# I Was An Abused Troll



## Durango (Nov 13, 2008)

The latest best seller is now going to become a movie called I Was An Abused Troll. Get your copy of the book before Christmas.


----------



## Gabriel Gray (Nov 13, 2008)

You'll feel right at home here, we have plenty of trolls on this forum.


----------



## flashgordon (Nov 13, 2008)

Looks like you already know your way around forums. Welcome.


----------



## Sam (Nov 13, 2008)

Welcome to the forum, Durango.


----------



## Triquediqual (Nov 13, 2008)

Hola! Bienvenidos!


----------



## Nickie (Nov 13, 2008)

Hi there, and welcome to the forum!


Nickie


----------



## Durango (Nov 14, 2008)

*Religion Is Manmade Jesus Is Very Real*



Triquediqual said:


> Hola! Bienvenidos!


 
For many that assume their is no God or doubt he exists. But it is not religious people need. It is a relationship with the living saviour Jesus Christ. Many cannot understand this unless they are truly born again and filled with the Holy Ghost and anointed.

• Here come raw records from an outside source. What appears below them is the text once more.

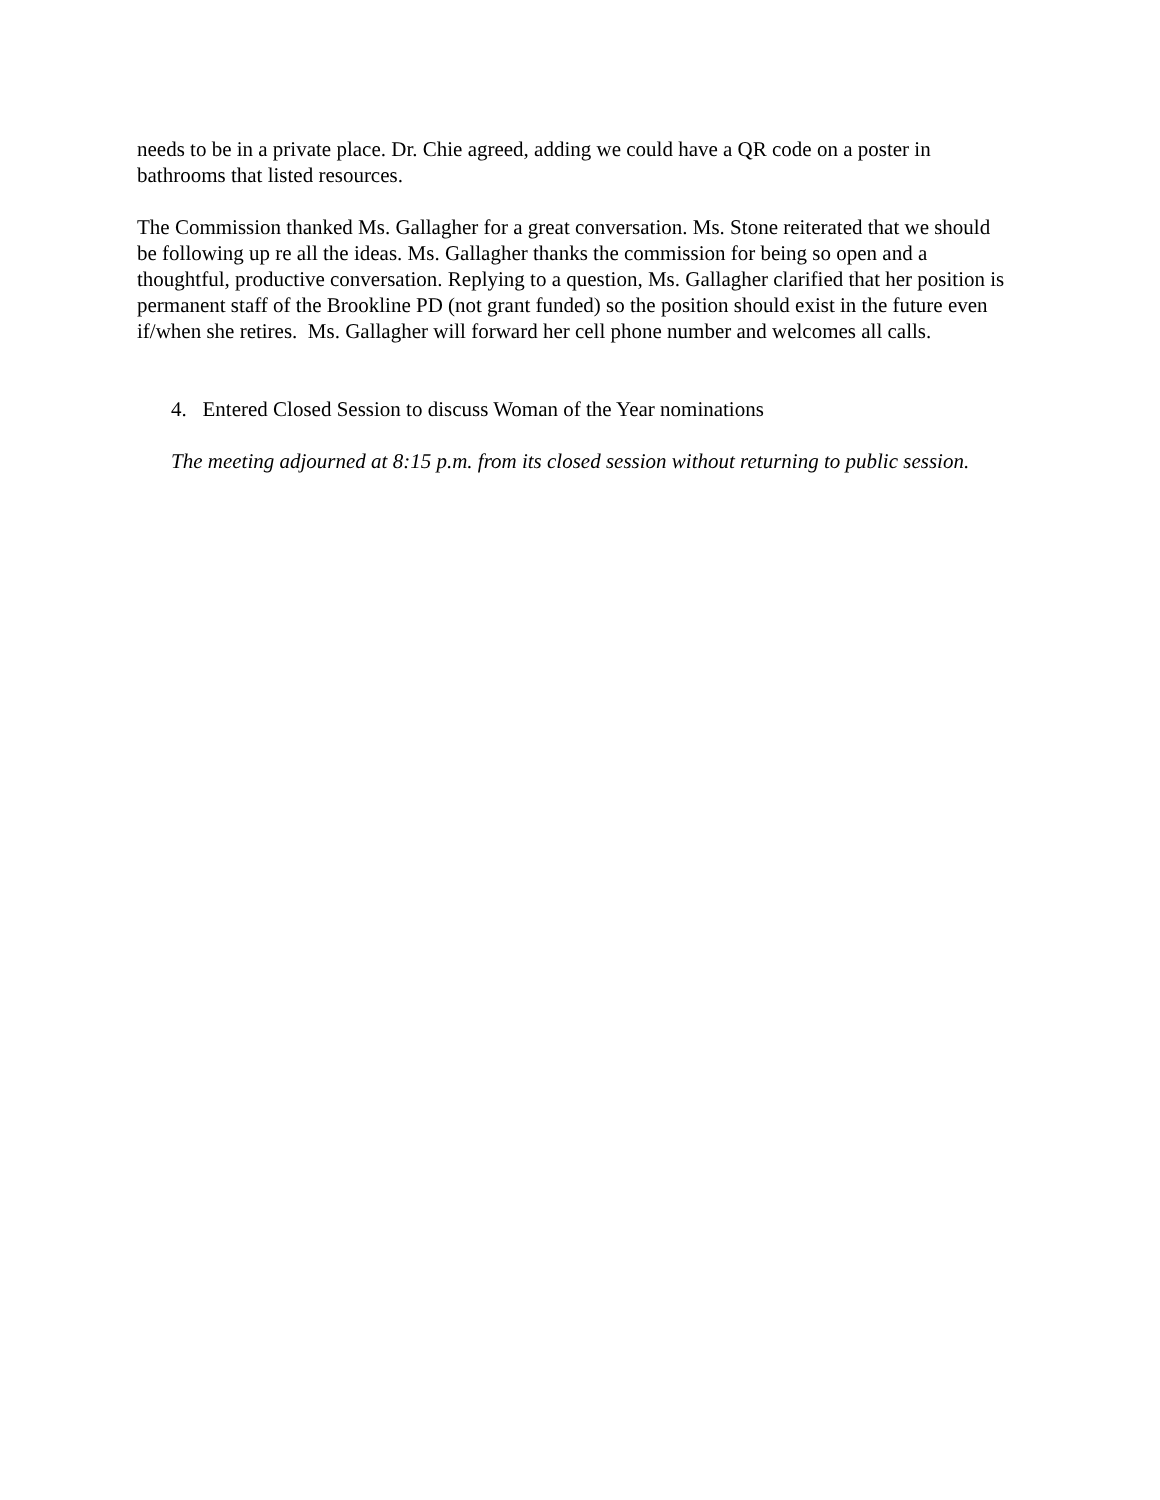needs to be in a private place. Dr. Chie agreed, adding we could have a QR code on a poster in bathrooms that listed resources.
The Commission thanked Ms. Gallagher for a great conversation. Ms. Stone reiterated that we should be following up re all the ideas. Ms. Gallagher thanks the commission for being so open and a thoughtful, productive conversation. Replying to a question, Ms. Gallagher clarified that her position is permanent staff of the Brookline PD (not grant funded) so the position should exist in the future even if/when she retires. Ms. Gallagher will forward her cell phone number and welcomes all calls.
4. Entered Closed Session to discuss Woman of the Year nominations
The meeting adjourned at 8:15 p.m. from its closed session without returning to public session.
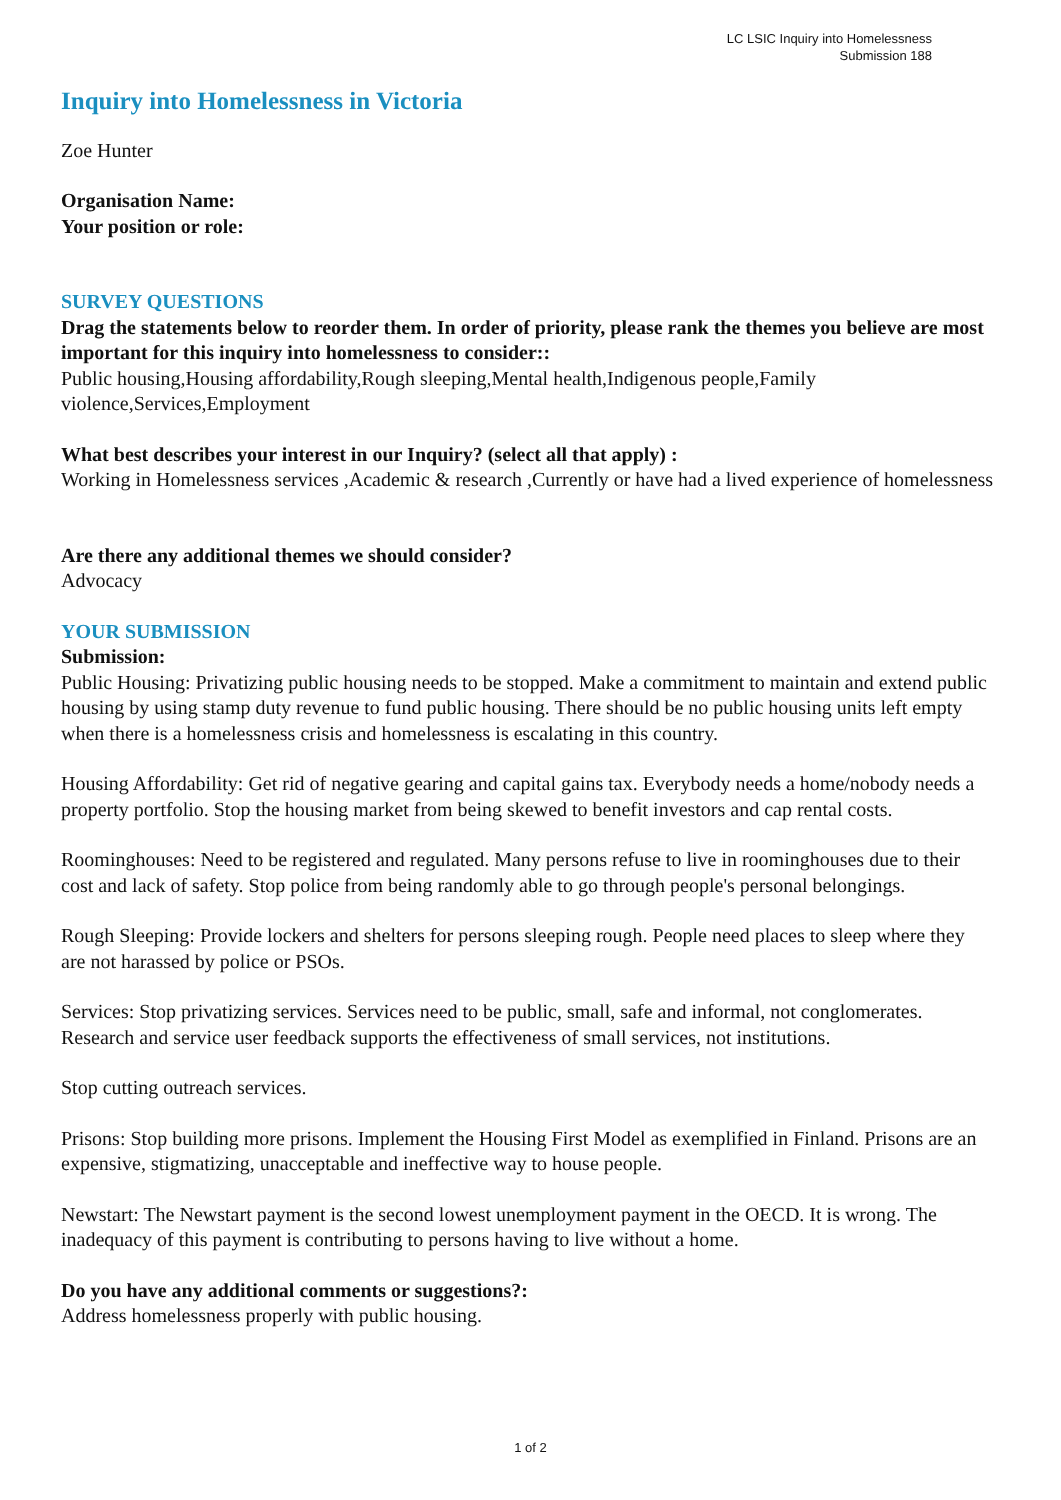LC LSIC Inquiry into Homelessness
Submission 188
Inquiry into Homelessness in Victoria
Zoe Hunter
Organisation Name:
Your position or role:
SURVEY QUESTIONS
Drag the statements below to reorder them. In order of priority, please rank the themes you believe are most important for this inquiry into homelessness to consider::
Public housing,Housing affordability,Rough sleeping,Mental health,Indigenous people,Family violence,Services,Employment
What best describes your interest in our Inquiry? (select all that apply) :
Working in Homelessness services ,Academic & research ,Currently or have had a lived experience of homelessness
Are there any additional themes we should consider?
Advocacy
YOUR SUBMISSION
Submission:
Public Housing: Privatizing public housing needs to be stopped. Make a commitment to maintain and extend public housing by using stamp duty revenue to fund public housing. There should be no public housing units left empty when there is a homelessness crisis and homelessness is escalating in this country.
Housing Affordability: Get rid of negative gearing and capital gains tax. Everybody needs a home/nobody needs a property portfolio. Stop the housing market from being skewed to benefit investors and cap rental costs.
Roominghouses: Need to be registered and regulated. Many persons refuse to live in roominghouses due to their cost and lack of safety. Stop police from being randomly able to go through people's personal belongings.
Rough Sleeping: Provide lockers and shelters for persons sleeping rough. People need places to sleep where they are not harassed by police or PSOs.
Services: Stop privatizing services. Services need to be public, small, safe and informal, not conglomerates. Research and service user feedback supports the effectiveness of small services, not institutions.
Stop cutting outreach services.
Prisons: Stop building more prisons. Implement the Housing First Model as exemplified in Finland. Prisons are an expensive, stigmatizing, unacceptable and ineffective way to house people.
Newstart: The Newstart payment is the second lowest unemployment payment in the OECD. It is wrong. The inadequacy of this payment is contributing to persons having to live without a home.
Do you have any additional comments or suggestions?:
Address homelessness properly with public housing.
1 of 2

For someone to tell me there is no God and Jesus never existed because not only does he speak to me he has got my out of foreign countries when I should have ended up in jail for years. He has got me through backruptcy. Has provided money for me when I had no human means to turn to.

When someone says there is no God then why did Jesus fulfilled over 200 prophecies. Why is the economical collapse in earth right now mentioned in the new testament? Why are miracles taking place where the dead are raised, limbs grow on amputated body parts?


Think about that my friend


----------



## C.Gholy (Nov 14, 2008)

welcome aboard


----------



## wacker (Nov 14, 2008)

Welcome to the forum


wacker


----------



## Industrial (Nov 17, 2008)

hahahaha, this is why I read the intro thread.

You are very um eccentric. But welcome to the forums.


----------



## Tiamat (Nov 17, 2008)

Um... interesting introduction.  But welcome anyways.  Glad to have you.


----------



## Shinn (Nov 18, 2008)

Uh....hi there


----------